Your task is to transcribe the data exactly while omitting each picture.

*** Opening Given data ***

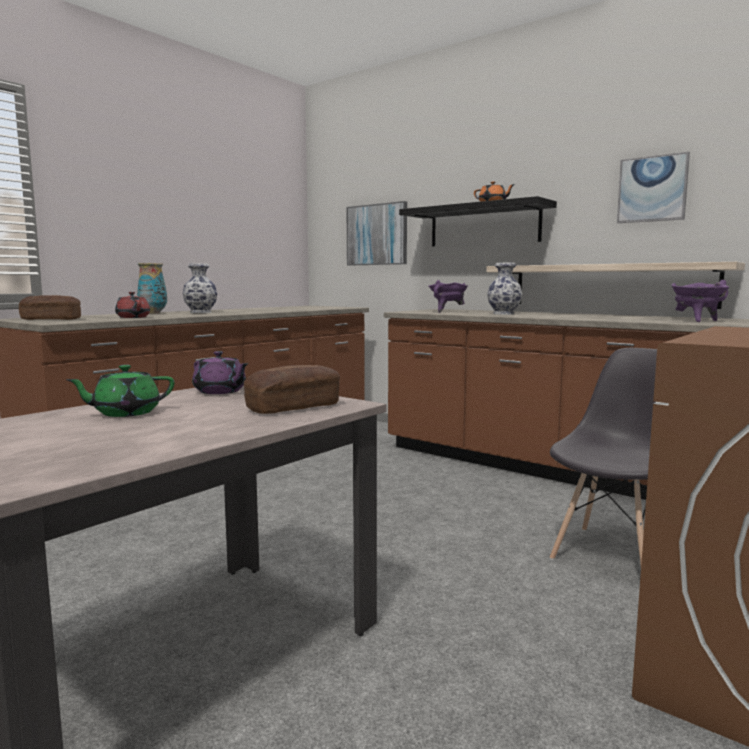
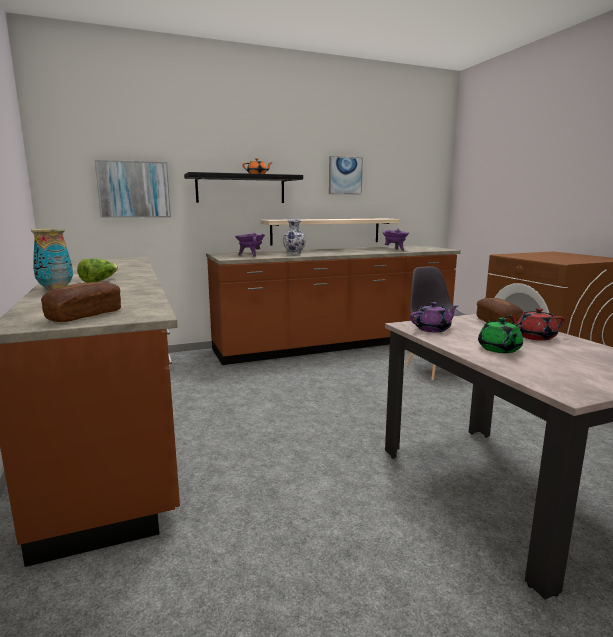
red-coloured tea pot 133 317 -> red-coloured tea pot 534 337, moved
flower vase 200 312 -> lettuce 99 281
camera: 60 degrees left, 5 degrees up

*** Closing Given data ***

Solution for this task:
red-coloured tea pot 133 317 -> red-coloured tea pot 534 337, moved
flower vase 200 312 -> lettuce 99 281
camera: 60 degrees left, 5 degrees up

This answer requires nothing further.